Landscape Paintings
Yang Yan-wen (1939-)
Goddess Unharmed
Hanging Scroll, Ink and Color on Rice Paper, 22 x 19 in., (56 x 48 cm.)
In 1952 , Yang left his village in Hopei to attend a high school in Beijing. During holidays and weekends, he used to go to the suburbs to sketch. After high school, he was enrolled at Beijing Art Institute where he studied oil painting with Wu Kaun-chung, a well-known modern impressionist landscape artist in China. Somehow Mr. Yang felt that oil painting restricted him culturally. He decided then to switch back to Chinese brush work. Looking around he found some living masters who are trained in the West (most in Paris) and they too eventually blended Eastern and Western techniques. He was convinced that this was the road he would travel. And he has.
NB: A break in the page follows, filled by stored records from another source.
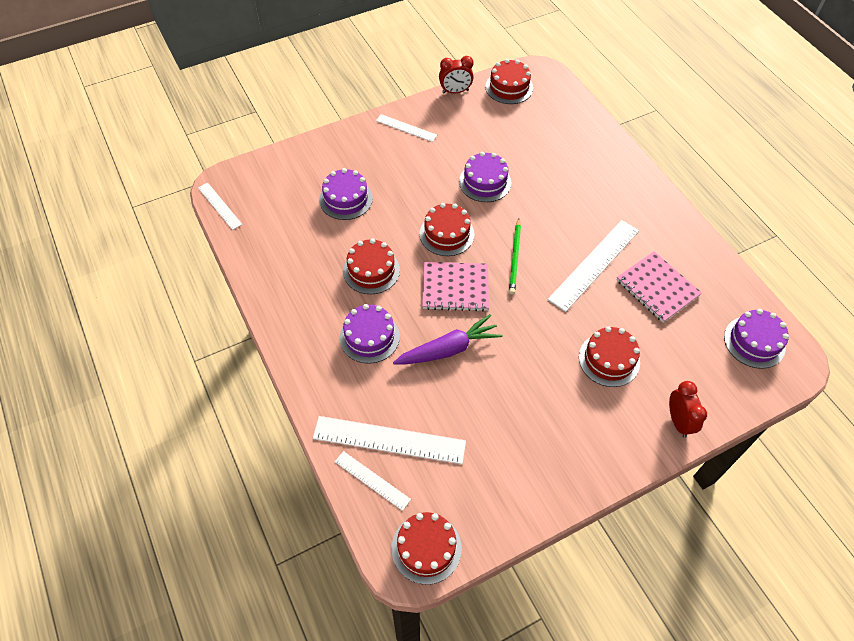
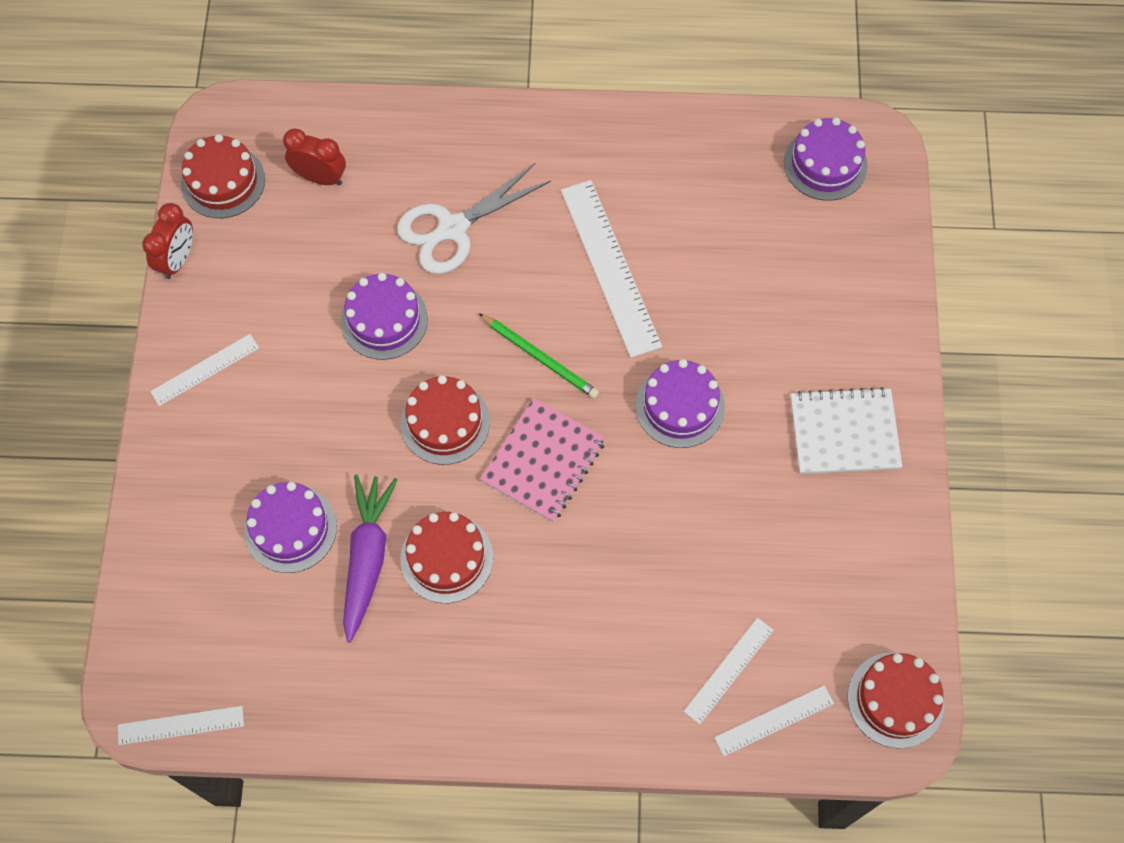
camera: 60 degrees left, 10 degrees up
white ruler [313,416,466,464] -> white ruler [684,618,774,724], size x0.55
purple cake [340,304,400,364] -> purple cake moved to [636,359,725,448]
purple carrot [393,314,503,364] -> purple carrot moved to [343,474,398,642]
red cake [579,326,640,387] -> none
pink notebook [617,251,702,323] -> none
red clock [669,381,707,438] -> red clock moved to [283,128,346,185]
none -> white scissors [397,163,551,274]
none -> white notebook [791,387,902,474]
I have seen many of his paintings since the early eighties. Some are album size, others are many feet long. Our small scroll (1984) entitled "Goddess Unharmed", depicted Wuxia, one of the Three Gorges of the Yangtzu River, provides a good example of his painting techniques. It is mostly monochrome. In many ways this painting can still be characterized as traditional. He used the age-old ink splashing method vigorously and spontaneously to provide freshness in movement and feeling. It is safe to say that changes have taken place in Chinese landscape painting, but traditional painting has not been lost. This new era is the New Literati era, and the trend has continued. Mr. Yang stands solid.
This painting was purchased with funds provided by Sharon and Hughes Griffis in 1988.